W takim rozbiciu odnajduje siebie – skazany na nieufność i niechęć ze strony
mężczyzn i kobiet. I, co ważne, konsekwentnie utrzymuje swoją decyzję.
Gdyby
skupić się tylko na rozważaniach bohatera dotyczących jego podmiotowości
seksualnej z perspektywy wieku, otrzymalibyśmy klasyczną (na tyle, na ile to
możliwe) powieść z gatunku gender/queer. Jednak Irving idzie dużo dalej niż by
się można było spodziewać. Na kartach swojej książki Irving tworzy opowieść o
przemianie mentalności, o epidemii AIDS, jaka dotknęła jego najbliższych, o
odrzuceniu, z jakim spotykał się jego bohater jako podmiotowość biseksualna. Widać
w tej opowieści ogromną podróż, jaką ma za sobą społeczeństwo amerykańskie –
zarówno pod względem zmian mentalności, jak i zachowania czy też myślenia. I
pomimo pojawiających się w tle nawiązań do Europy i jej większego liberalizmu
książka pozostaje narracją prowadzoną z amerykańskiego punktu widzenia.
Cała
opowieść Williama Abbotta, tak bowiem nazywa się bohater-narrator (w związku ze
zmianą na stanowisku męża swojej matki), jest prowadzona z perspektywy
pierwszej osoby. Ciekawa jest konstrukcja narracji tej opowieści – jej początek
i koniec są osadzone w tym samym czasie, a relacja stopniowo towarzyszy
bohaterowi, wraz z jego dorastaniem i zderzaniem się z coraz to nowymi
problemami. Również okres dorastania jest szczególnie poddany pod lustrację
czytelnika – widoczna jest wyraźna sugestia autora, iż właśnie wtedy klaruje
się tożsamość seksualna bohaterów. Kolejnym tego dowodem jest również postać
nastoletniej Gee, która w okresie edukacji postanawia zmienić płeć, gdyż nie
czuje się chłopcem.
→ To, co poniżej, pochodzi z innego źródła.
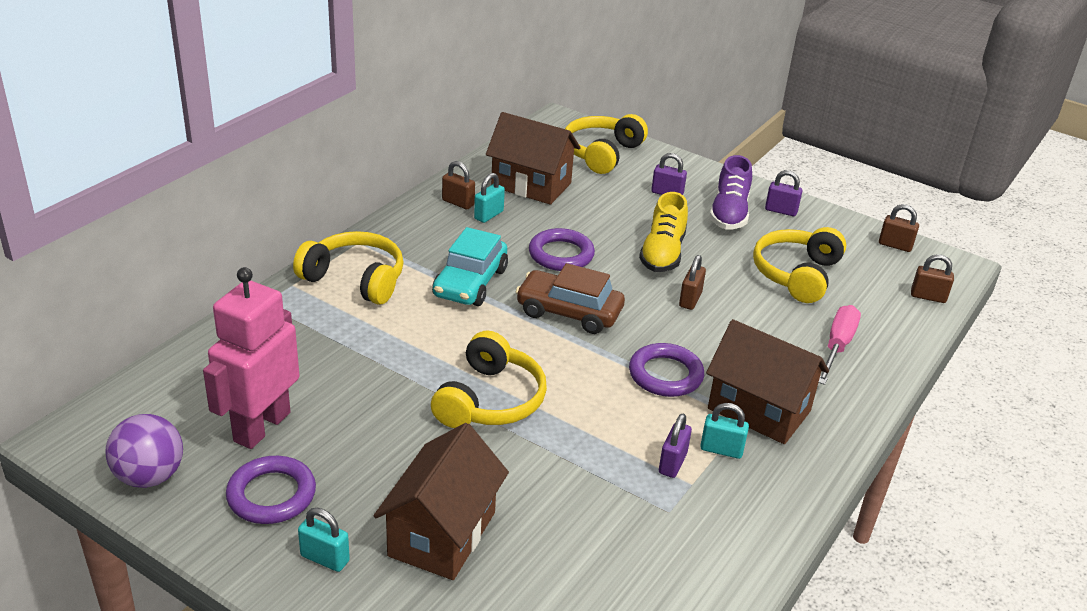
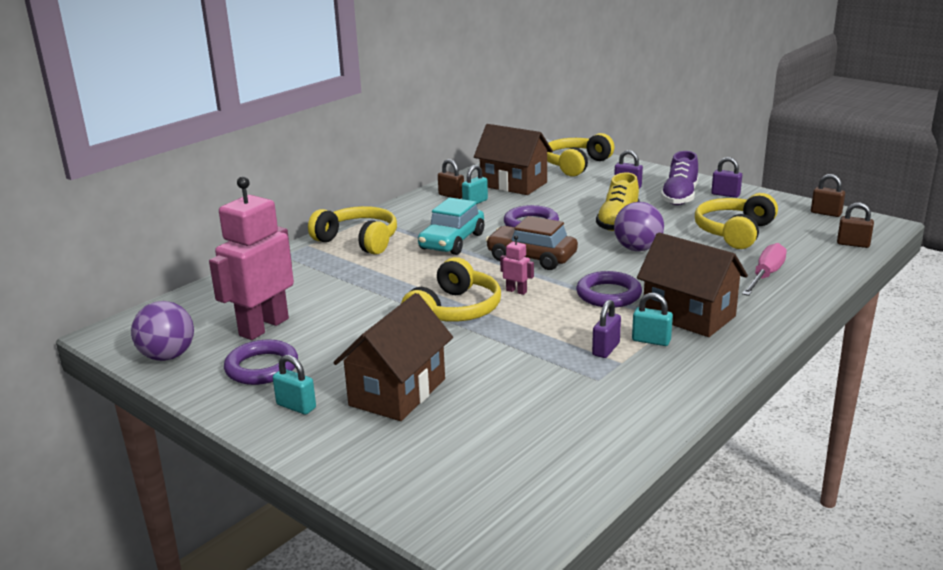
camera: 10 degrees right, 10 degrees down
brown padlock [679,255,706,310] -> purple ball [614,202,664,251]
none -> pink robot [500,235,534,295]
To w nawiązaniu do niego rozgrywa się akcja przedstawiona w
dalszej części książki, to znajomości zawiązane w tym czasie będą szły za
Williamem do końca życia.
Warstwa
językowa książki nie pozostawia najmniejszych wątpliwości – zarówno pisarz, jak
i tłumacz (wszak to on też miał tu coś do powiedzenia) stanęli na wysokości
zadania. Język powieści jest jasny i nie pozostawia niedopowiedzeń. Każdy z
bohaterów ma swój własny sposób bycia i mówienia – stworzenie sporej grupy
postaci wyraźnie zarysowanych, ze swoją przeszłością i przyzwyczajeniami
językowymi jest dobrą cechą tej opowieści. Książka przez to zyskuje na swoim
magnetyzmie – nawet mimo braku zgody z kilkoma kwestiami zawartymi w niej
trudno nie dać się oczarować znakomitemu językowi, jakim jest napisana
(przetłumaczona?).
Fabuła
jest przekonująca, jednak pod koniec książki nie da się oprzeć wrażeniu, że sam
bohater ewoluuje. Jeden z jego przyjaciół stwierdza, że na podstawie książek
napisanych przez Williama można wywnioskować że jedynie nienawidzi ludzi
siejących nienawiść. Postawa ta ciekawie w nim dojrzewała, jednak pod koniec
rażące może okazać się porównanie osób o innym poglądzie niż bohater do
troglodytów. Zastosowanie takiej demagogii
jest łyżką dziegciu na którą natknąć się można pod koniec znakomitej beczki
miodu. Mimo wszystko – w opowieści będącej hołdem
złożonym odrębności każdego z nas (jak to głosi uwaga na czwartej stronie
okładki) takie porównanie powoduje zgrzyt. I pomimo faktu, że kierowane jest do
konkretnej postaci (agresywnego futbolisty), to rozciągnięcie jej na każdego,
kto nie ma poglądów zgodnych z tymi, które ma narrator/bohater mocno (i
niepotrzebnie) ideologizuje zakończenie powieści. A to jest zupełnie inne niż u
Coetzeego na przykład – jest w nim jakaś nadzieja, jakieś domknięcie. Nie ma
spadku, ale jest odbicie się od zna i powtórna podróż ku górze. Czytając ją
miałem wrażenie podobne jak przy lekturze Spokoju
doskonałego Amosza Oza – nie ma tu niepotrzebnych słów, bezpodstawnych
wkrętów fabularnych i nadmiaru działań – wszystko jest takie, jakie być
powinno, skrojone na miarę i poruszające. Do tego książka ta jest napisana
bardzo konserwatywnie (!) – jeśli pojawia się w niej jakaś strzelba, to do
końca opowieści ktoś musi od niej zginąć.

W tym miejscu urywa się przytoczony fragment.